Personal information
- Date of birth: 22 July 1915
- Place of birth: Wattsville, Wales
- Date of death: December 1983 (aged 68)
- Place of death: Tingley, England
- Height: 5 ft 9 in (1.75 m)
- Position(s): Centre forward, Full back

Youth career
- Pontllanfraith
- Cwmfelinfach Colts

Senior career*
- Years: Team / Apps / (Gls)
- 1934–1947: Bradford City / 180 / (43)
- 1947–1948: Hull City / 15 / (9)
- Scunthorpe United
- Scarborough
- Goole

International career
- Wales (wartime) / 2

= George Murphy (footballer) =

Welsh footballer

George Murphy (22 July 1915 – December 1983) was a Welsh footballer who played in a variety of positions mainly centre forward or full back. He played twice for Wales during the Second World War internationals.

He also served in the RAF.

==Career==
George Murphy started his footballing career in his native Wales with junior clubs Ponthlanfraith and Cwmfelinfach Juniors before signing for Bradford City in October 1934. He played in almost every position for Bradford under five different managers, particularly a centre forward and full back. He notably scored 11 goals in 1936–37 and 15, including one FA Cup goal, in 1946–47.

During the Second World War, he served with the RAF, guested for several clubs, including Bradford Park Avenue and even set a wartime record by playing for eight clubs in just nine weeks, and played twice in wartime internationals for Wales.
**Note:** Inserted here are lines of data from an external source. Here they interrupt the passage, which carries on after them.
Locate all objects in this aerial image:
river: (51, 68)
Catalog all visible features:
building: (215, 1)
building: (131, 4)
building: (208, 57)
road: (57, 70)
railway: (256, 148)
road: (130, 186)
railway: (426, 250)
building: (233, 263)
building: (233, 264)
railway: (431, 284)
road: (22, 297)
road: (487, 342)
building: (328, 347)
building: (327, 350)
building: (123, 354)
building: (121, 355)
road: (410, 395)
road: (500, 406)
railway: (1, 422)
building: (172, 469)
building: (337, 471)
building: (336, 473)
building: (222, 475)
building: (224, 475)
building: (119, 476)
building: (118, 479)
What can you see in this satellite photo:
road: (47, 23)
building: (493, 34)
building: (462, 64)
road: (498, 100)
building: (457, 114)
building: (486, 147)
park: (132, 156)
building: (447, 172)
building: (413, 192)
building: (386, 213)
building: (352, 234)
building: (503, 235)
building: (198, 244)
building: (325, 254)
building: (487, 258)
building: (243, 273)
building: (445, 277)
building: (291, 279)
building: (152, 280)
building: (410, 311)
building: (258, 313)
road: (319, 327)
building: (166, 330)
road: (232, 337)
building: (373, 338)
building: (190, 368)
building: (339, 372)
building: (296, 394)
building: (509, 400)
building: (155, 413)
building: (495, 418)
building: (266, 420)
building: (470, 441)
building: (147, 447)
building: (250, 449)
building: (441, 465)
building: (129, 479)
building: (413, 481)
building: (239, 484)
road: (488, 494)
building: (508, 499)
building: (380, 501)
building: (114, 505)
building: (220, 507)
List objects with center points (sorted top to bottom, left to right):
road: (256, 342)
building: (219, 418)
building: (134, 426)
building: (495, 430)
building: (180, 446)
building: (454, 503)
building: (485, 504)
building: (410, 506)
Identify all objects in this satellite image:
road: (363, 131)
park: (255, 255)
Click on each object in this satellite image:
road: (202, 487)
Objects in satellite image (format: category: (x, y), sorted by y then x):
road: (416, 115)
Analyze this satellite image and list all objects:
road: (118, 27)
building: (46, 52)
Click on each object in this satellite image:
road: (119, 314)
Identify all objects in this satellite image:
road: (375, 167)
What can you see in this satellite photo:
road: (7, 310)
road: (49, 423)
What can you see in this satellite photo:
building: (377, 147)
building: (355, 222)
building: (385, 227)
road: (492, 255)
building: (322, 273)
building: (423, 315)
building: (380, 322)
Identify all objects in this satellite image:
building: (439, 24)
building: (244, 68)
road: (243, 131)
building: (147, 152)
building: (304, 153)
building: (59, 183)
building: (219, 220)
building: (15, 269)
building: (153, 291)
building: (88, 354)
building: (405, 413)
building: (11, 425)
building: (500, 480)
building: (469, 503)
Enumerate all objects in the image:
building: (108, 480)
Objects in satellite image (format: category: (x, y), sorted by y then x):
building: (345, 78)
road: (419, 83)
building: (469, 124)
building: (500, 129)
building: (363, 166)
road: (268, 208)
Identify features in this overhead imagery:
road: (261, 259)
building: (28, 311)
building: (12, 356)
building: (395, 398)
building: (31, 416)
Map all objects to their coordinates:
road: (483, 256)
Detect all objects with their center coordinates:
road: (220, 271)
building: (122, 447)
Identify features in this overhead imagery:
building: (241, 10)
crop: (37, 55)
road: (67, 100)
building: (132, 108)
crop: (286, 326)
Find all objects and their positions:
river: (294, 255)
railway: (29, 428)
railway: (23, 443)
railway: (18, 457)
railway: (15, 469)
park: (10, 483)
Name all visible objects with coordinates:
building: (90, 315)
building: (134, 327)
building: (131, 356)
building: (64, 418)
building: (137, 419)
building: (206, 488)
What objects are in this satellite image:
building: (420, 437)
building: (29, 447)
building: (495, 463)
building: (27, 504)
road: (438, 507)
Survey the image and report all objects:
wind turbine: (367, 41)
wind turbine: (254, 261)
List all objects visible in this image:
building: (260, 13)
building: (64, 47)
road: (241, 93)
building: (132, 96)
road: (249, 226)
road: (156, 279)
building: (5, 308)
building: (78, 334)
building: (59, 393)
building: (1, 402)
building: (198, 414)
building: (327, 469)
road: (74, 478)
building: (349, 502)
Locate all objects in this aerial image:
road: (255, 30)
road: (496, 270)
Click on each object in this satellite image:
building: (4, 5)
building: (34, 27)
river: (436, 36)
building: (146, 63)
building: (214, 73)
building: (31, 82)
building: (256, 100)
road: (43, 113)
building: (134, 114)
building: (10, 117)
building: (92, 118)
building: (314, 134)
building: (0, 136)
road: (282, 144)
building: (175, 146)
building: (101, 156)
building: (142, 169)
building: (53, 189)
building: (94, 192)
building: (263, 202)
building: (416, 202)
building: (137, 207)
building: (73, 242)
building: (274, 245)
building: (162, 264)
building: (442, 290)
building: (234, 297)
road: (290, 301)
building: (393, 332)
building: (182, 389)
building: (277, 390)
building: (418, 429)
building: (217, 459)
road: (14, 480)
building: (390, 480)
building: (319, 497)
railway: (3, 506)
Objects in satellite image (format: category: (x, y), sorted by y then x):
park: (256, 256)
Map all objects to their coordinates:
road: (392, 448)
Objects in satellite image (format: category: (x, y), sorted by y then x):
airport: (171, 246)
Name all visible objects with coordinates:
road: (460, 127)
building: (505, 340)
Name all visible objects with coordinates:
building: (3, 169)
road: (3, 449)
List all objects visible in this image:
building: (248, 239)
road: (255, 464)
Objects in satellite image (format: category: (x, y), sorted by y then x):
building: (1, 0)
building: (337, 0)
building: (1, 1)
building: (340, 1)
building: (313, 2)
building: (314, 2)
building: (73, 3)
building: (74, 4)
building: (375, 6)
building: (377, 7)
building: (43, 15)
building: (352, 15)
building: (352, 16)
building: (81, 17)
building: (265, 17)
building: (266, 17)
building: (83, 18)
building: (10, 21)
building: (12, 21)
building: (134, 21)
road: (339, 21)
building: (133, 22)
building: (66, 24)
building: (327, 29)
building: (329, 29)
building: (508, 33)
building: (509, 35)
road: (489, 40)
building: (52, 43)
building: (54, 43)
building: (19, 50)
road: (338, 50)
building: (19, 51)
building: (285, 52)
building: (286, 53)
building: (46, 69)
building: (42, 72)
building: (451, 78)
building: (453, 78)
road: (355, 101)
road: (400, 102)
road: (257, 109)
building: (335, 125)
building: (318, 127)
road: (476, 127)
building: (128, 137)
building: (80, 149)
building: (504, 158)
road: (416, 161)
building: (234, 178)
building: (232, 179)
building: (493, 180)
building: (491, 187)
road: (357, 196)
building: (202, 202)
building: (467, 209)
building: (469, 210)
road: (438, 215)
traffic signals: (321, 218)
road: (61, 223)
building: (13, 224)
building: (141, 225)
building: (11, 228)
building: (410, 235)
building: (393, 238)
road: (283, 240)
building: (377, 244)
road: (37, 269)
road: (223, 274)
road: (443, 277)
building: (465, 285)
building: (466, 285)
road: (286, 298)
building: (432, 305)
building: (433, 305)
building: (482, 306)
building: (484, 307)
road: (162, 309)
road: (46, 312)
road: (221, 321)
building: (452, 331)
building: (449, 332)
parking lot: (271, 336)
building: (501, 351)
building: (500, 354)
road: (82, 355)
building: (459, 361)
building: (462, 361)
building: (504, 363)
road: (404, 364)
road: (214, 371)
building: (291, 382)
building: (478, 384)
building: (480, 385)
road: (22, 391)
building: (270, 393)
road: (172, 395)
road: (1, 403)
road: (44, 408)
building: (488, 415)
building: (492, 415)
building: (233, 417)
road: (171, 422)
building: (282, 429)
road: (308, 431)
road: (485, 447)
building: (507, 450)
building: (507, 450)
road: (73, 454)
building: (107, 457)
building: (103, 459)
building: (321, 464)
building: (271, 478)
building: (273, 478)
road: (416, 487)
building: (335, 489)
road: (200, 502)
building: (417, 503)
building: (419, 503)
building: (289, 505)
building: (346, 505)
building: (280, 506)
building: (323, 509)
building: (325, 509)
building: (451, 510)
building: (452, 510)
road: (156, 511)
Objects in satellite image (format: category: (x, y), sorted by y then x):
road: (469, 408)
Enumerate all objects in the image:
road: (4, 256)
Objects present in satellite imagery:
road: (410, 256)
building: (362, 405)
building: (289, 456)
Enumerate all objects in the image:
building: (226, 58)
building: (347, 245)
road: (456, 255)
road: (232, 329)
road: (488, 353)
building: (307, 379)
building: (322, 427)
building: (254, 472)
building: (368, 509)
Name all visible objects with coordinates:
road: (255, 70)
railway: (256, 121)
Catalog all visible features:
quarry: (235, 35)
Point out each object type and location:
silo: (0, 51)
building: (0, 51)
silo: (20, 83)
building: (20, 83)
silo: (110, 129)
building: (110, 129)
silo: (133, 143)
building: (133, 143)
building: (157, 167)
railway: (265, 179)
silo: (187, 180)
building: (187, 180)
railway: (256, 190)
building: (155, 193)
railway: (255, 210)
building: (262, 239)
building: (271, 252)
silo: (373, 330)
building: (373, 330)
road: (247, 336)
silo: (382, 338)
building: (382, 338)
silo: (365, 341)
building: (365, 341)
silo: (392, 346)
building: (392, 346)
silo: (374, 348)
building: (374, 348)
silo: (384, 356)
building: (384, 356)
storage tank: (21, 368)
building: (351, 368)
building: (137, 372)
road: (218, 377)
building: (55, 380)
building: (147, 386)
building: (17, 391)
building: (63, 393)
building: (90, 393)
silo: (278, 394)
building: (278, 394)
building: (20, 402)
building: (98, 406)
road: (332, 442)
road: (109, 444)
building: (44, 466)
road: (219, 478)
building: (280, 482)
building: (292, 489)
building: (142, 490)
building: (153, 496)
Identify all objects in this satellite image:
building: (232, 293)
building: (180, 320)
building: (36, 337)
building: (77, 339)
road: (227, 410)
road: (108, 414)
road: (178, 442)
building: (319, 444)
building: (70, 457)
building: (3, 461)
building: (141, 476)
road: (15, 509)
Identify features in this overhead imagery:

He remained at City for two seasons after the war, before being signed by Hull City in December 1947 for £1,500. He spent just eight months at Hull during which time he scored nine goals in 15 league appearances. He left in August 1948 for Midland League side Scunthorpe United before spells at Scarborough, where he was the club's top scorer in 1949–50 with 31 goals, and Goole.

He retired to become a publican in Humberside and then a club steward in Morley. He died through ill-health in December 1983 aged 68 at his home in Tingley.